David Ignatius of the Washington Post is mindlessly asserting as fact the US military's unproven allegation that Iran armed Moqtada al-Sadr's army with missiles:
The Iranians had supplied their Mahdi Army allies in Sadr City with very powerful 240mm rockets and mortars, and they had bracketed their targets in the Green Zone so precisely that U.S. casualties were rising sharply.
Are these the same 240mm rockets that Maj. Gen. Kevin Bergner was not willing to actually talk about?
A plan to show some alleged Iranian-supplied explosives to journalists last week in Karbala and then destroy them was canceled after the United States realized none of them was from Iran. A U.S. military spokesman attributed the confusion to a misunderstanding that emerged after an Iraqi Army general in Karbala erroneously reported the items were of Iranian origin.

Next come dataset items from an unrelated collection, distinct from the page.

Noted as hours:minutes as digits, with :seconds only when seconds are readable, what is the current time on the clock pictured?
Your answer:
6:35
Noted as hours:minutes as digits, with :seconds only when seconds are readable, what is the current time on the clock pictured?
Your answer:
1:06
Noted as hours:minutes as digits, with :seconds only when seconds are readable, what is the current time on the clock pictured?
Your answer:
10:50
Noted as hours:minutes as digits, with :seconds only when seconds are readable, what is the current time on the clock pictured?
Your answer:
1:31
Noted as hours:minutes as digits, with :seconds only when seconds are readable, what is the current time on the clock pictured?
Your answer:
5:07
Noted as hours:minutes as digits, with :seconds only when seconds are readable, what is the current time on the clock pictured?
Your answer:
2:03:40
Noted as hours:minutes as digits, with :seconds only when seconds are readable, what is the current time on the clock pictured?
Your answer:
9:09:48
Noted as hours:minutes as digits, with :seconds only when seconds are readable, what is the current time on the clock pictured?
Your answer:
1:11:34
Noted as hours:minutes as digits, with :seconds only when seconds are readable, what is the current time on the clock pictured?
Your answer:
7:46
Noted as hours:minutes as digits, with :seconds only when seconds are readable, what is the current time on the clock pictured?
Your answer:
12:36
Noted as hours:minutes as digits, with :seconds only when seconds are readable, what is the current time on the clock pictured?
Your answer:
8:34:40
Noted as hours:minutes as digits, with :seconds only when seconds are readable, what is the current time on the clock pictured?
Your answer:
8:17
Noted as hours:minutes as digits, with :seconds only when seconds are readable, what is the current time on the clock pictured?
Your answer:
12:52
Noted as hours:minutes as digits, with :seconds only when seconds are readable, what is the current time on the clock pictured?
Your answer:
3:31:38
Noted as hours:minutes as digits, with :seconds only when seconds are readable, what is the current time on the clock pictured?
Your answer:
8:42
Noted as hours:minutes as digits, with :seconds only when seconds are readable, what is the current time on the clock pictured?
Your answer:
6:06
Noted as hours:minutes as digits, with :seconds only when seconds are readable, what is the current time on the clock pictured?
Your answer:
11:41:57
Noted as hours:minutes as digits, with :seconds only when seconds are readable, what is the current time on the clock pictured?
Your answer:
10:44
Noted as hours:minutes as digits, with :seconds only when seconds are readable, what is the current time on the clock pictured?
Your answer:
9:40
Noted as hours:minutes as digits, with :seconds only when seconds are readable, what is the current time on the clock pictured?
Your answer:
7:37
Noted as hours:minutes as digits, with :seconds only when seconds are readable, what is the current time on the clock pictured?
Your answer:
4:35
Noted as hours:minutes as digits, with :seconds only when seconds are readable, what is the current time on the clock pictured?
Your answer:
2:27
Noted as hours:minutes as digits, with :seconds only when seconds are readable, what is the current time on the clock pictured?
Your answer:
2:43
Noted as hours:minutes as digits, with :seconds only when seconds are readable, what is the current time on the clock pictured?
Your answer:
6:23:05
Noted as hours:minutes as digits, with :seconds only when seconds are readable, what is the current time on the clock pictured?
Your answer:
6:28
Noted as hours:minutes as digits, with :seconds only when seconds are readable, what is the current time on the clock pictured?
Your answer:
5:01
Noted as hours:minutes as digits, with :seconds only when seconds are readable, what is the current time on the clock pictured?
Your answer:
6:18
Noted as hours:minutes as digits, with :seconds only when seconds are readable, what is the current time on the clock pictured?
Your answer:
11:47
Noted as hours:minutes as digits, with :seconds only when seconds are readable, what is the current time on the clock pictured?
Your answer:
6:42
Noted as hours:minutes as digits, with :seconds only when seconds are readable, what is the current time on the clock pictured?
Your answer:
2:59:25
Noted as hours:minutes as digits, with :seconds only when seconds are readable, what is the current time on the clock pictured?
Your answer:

There you go again.I do not know where this guy,David Ignatius, get his facts from. He seems to know everything about Iran's revolutionary guards and his commanders better than Iranians, from his Washington desk. Surely his "unidentified" sources, (read experts of disinformation, lies, and fabrication), could provide him with all the news fit to print at any moment.
Posted by: mb | June 07, 2008 at 02:31 PM
A Fajr-3 is unmistakable. It's large, roughly three times longer than an average man. No the stockpile referred to in the LA Times blog didn't contain any Fajr's. Most of the alleged Iranian manufactured rockets are 107 mm (Haseb) and 122 mm (Arash) types.